Could dosing sodium silicate cause a spike in phosphate?

seahuy

Community Member
View Badges
Joined
Sep 4, 2023
Messages
50
Reaction score
22
Location
Lafayette
Rating - 0%
0   0   0
Hi Randy, i've recently dosed Sodium Silicate as a need to combat dinos on sandbed, i got my bottle from https://a.co/d/84vPqZI, and used your recommended dosage of 1ppm. 93mL per 100gal to get 1ppm (I have a 26gal tank so i just 1/4 .93mL). Im assuming that the 40-42 Baume would be small enough in this case, hopefully.

I first made a small stock solution with a 5mL syringe using 1ml of Sodium Silicate with 4ml of RODI, so i would dose 1ml to get close to 1ppm of silica

So i noticed that when creating the stock solution, the solution is clear, but when i dose into my sump, when it enters my tank water it forms some creamy solids, im guessing its the silica?

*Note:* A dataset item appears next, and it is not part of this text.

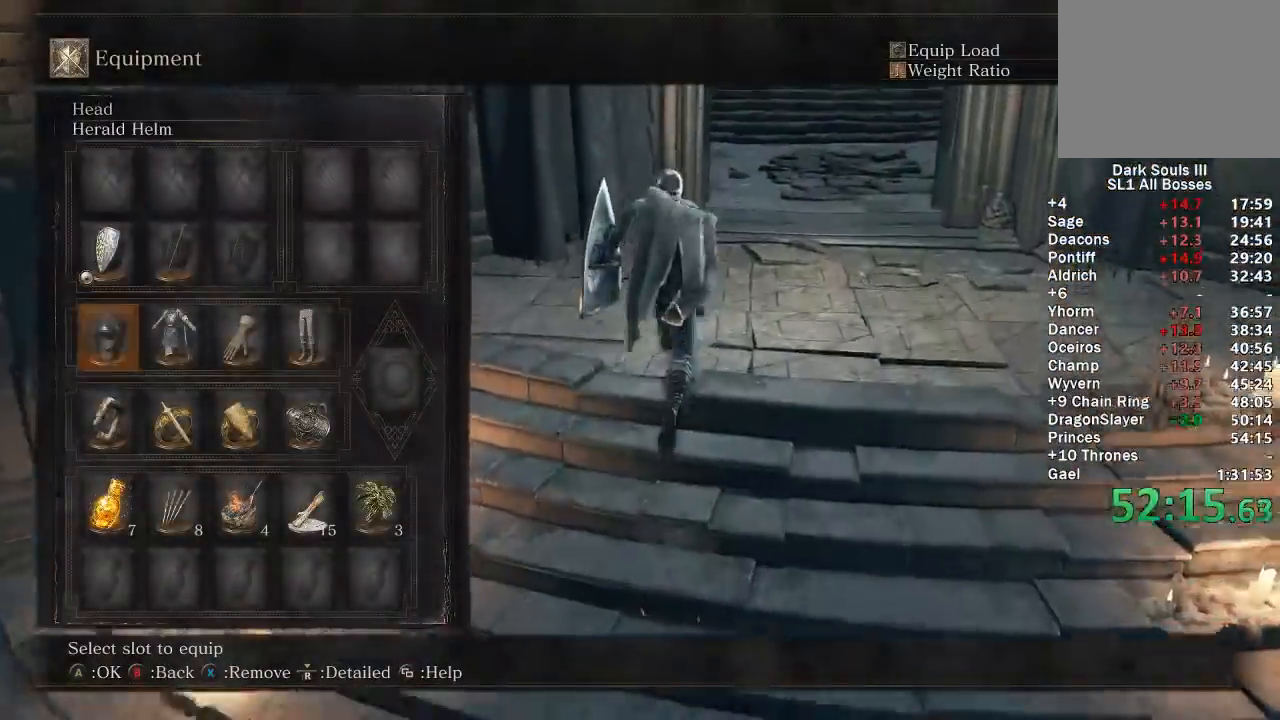
{"buttons": ["B", "START"], "left_stick": "up", "right_stick": "center", "events": [[100, "DPAD_RIGHT", "down"], [100, "X", "up"], [167, "X", "down"], [183, "DPAD_RIGHT", "up"], [250, "DPAD_RIGHT", "down"], [250, "X", "up"], [317, "X", "down"], [350, "DPAD_RIGHT", "up"], [400, "X", "up"], [483, "START", "down"]]}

Is this suppose to happen?

And after dosing 3 days ago, today i tested my phosphate(Hanna ULR) and it has shot up significantly(another story but im trying to get my phosphate down slowly) it went from .48 to .63 while it was trending downward.

Another possible cause is a small dose of KCI, cant imagine KCI raising phosphate levels?

I know theres a lot of factors through the turmoil im causing but want to rule out Sodium Silicate possibly causing some reaction to increase phosphate. Thanks Randy.

EDIT
Thanks guys i found this source after further research : https://www.reef2reef.com/threads/high-silica-interference-with-po4-measurement.777022/
 
Last edited:

Randy Holmes-Farley

Reef Chemist
View Badges
Joined
Sep 5, 2014
Messages
72,184
Reaction score
69,838
Location
Massachusetts, United States
Rating - 0%
0   0   0
Thanks! i am using Hanna Phosphate ULR, does this mean my phosphate isn't actually high?

Thanks , found this thread https://www.reef2reef.com/threads/high-silica-interference-with-po4-measurement.777022/

If you only dosed 1 ppm, then by that graph, phosphate will not read high.

It might be contaminated, or coincidence, or a test error not captured by the taricha data ( @taricha).

The cloudiness is likely mostly magnesium hydroxide and is expected from any very high pH additive. It should redissolve as it mixes in.